··· Stored data ···

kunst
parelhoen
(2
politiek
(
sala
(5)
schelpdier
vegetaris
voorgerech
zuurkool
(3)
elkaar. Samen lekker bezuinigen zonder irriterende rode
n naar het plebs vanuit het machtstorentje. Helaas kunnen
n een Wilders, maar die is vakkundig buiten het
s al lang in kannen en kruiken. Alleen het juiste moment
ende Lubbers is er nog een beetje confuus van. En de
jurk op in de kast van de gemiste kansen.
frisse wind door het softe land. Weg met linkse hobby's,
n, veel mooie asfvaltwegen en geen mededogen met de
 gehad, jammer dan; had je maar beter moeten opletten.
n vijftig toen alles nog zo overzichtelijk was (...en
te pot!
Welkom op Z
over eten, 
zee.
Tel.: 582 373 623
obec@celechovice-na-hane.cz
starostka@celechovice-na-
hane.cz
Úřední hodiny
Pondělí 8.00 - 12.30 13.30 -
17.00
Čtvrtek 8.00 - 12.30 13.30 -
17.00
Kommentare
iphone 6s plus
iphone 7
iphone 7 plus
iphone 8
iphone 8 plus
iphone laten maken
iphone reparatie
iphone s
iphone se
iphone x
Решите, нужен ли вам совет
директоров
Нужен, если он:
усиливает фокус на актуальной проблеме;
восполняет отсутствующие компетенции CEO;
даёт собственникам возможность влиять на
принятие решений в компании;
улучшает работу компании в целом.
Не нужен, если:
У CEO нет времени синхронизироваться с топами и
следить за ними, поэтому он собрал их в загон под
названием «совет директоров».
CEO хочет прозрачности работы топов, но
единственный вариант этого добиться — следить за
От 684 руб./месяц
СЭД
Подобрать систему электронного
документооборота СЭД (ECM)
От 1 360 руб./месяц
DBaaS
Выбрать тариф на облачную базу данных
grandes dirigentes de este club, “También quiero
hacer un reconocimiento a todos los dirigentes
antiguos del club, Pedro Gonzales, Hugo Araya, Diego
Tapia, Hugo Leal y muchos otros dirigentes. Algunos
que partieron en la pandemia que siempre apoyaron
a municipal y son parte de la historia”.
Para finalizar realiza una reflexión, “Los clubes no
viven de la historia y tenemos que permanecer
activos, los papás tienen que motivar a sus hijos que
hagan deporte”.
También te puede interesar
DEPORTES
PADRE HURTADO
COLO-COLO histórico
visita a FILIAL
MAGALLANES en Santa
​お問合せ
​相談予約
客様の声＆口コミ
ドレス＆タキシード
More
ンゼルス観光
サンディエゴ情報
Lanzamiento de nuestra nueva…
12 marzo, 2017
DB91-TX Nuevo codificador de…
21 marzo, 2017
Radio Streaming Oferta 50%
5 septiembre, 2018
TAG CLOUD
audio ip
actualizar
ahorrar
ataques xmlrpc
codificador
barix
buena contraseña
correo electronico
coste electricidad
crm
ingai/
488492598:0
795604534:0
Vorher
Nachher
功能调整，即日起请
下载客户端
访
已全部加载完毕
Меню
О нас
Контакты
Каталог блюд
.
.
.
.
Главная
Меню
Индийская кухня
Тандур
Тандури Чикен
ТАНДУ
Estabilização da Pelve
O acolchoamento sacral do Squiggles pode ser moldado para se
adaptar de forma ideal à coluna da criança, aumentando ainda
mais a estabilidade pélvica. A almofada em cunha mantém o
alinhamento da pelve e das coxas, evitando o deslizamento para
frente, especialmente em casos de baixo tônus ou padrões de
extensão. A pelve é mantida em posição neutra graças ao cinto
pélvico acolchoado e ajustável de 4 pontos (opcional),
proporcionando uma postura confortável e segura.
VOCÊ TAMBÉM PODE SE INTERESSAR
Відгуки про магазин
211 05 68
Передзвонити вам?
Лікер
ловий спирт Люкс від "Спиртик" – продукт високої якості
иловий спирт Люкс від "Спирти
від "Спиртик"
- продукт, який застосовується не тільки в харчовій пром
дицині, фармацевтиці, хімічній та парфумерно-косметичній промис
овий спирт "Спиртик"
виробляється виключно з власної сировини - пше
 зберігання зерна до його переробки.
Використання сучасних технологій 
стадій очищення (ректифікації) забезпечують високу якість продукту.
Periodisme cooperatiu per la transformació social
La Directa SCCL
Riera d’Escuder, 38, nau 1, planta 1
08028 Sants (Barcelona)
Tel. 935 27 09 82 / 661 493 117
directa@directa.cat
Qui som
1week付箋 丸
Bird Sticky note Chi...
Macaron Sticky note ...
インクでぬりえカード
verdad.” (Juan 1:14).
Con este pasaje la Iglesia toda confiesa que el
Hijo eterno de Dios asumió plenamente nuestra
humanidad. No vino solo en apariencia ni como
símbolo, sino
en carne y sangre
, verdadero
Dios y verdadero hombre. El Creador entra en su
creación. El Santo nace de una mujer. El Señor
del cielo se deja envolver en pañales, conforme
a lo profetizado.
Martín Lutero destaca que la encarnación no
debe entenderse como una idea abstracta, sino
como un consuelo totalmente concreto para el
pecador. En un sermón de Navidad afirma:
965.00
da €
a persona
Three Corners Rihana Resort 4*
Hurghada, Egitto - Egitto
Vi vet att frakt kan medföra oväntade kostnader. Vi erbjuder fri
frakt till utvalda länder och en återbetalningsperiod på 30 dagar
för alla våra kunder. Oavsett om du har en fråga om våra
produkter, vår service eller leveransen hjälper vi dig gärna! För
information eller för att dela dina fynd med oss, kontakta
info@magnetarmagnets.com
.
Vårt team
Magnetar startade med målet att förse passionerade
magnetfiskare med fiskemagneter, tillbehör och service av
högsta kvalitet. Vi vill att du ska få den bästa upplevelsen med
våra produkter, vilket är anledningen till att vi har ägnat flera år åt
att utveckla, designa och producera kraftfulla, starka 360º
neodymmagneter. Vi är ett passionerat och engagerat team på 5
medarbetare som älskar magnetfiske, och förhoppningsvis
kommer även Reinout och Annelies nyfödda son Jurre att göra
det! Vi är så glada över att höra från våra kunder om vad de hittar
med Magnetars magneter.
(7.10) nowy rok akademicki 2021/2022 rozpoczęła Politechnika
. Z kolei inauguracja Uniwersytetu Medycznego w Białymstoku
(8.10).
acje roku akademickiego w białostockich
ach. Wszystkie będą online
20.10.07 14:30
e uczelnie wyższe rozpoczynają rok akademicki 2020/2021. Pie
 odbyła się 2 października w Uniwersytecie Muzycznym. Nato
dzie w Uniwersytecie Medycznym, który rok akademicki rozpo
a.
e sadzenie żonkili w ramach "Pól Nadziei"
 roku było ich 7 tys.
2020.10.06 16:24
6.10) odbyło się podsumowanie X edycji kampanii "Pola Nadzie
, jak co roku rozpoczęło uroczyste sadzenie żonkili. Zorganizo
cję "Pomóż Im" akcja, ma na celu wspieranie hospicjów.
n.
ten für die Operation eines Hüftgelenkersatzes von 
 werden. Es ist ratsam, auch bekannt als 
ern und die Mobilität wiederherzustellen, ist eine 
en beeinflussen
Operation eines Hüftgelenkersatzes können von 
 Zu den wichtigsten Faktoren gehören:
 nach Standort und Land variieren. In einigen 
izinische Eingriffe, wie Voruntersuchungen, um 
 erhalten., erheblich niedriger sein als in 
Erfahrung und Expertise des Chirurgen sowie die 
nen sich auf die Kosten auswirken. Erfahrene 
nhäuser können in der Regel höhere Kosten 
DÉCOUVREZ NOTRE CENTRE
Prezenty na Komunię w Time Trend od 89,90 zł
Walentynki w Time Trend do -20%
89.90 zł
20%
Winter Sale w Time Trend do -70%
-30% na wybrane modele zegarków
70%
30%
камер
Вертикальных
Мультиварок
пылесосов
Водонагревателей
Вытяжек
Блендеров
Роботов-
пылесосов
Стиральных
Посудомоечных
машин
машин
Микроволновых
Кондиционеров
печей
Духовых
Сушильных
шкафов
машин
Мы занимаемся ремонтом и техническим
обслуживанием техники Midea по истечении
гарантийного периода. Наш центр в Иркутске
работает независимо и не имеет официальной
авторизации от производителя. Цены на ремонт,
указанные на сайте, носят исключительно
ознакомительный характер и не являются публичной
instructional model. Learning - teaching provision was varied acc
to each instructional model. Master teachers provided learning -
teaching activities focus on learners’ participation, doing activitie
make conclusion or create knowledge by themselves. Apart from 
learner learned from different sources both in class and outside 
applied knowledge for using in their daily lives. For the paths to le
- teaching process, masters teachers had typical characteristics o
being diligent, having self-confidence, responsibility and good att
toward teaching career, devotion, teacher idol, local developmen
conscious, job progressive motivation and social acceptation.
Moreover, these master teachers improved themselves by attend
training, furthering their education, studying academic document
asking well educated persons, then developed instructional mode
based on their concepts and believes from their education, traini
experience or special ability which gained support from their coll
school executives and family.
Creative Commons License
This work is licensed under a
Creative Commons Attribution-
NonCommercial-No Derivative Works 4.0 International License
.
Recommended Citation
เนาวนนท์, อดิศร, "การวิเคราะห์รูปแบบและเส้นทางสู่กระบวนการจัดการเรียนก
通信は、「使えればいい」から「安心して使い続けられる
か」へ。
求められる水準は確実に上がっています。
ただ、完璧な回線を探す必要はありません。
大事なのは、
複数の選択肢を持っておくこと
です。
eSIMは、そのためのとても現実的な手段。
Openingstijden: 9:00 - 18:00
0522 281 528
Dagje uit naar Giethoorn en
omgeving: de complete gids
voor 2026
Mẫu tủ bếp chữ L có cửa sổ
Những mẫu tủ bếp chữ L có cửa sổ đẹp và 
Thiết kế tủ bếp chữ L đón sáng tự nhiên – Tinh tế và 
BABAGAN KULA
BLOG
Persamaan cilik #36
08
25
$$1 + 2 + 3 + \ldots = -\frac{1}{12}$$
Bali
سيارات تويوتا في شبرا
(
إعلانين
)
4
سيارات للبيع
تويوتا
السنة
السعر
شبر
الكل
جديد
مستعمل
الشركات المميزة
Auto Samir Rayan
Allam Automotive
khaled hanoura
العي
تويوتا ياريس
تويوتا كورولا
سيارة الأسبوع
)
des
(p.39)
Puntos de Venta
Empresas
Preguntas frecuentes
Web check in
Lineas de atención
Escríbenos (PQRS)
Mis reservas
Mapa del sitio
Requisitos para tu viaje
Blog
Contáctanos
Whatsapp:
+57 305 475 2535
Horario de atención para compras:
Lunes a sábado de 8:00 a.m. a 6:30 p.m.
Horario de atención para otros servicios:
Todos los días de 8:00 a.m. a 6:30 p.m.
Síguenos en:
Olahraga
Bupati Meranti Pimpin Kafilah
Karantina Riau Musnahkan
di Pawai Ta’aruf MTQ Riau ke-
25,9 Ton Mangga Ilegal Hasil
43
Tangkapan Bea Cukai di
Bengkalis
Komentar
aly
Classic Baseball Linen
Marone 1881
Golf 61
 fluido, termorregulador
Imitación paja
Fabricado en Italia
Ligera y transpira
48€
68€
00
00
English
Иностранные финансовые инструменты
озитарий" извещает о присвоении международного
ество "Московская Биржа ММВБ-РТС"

···

Action item
Please copy the listing from its first line through the line with "Úřední hodiny", swapping in "fazant" for "parelhoen" and keeping every other word unchanged.

Your response
kunst
fazant
(2
politiek
(
sala
(5)
schelpdier
vegetaris
voorgerech
zuurkool
(3)
elkaar. Samen lekker bezuinigen zonder irriterende rode
n naar het plebs vanuit het machtstorentje. Helaas kunnen
n een Wilders, maar die is vakkundig buiten het
s al lang in kannen en kruiken. Alleen het juiste moment
ende Lubbers is er nog een beetje confuus van. En de
jurk op in de kast van de gemiste kansen.
frisse wind door het softe land. Weg met linkse hobby's,
n, veel mooie asfvaltwegen en geen mededogen met de
 gehad, jammer dan; had je maar beter moeten opletten.
n vijftig toen alles nog zo overzichtelijk was (...en
te pot!
Welkom op Z
over eten, 
zee.
Tel.: 582 373 623
obec@celechovice-na-hane.cz
starostka@celechovice-na-
hane.cz
Úřední hodiny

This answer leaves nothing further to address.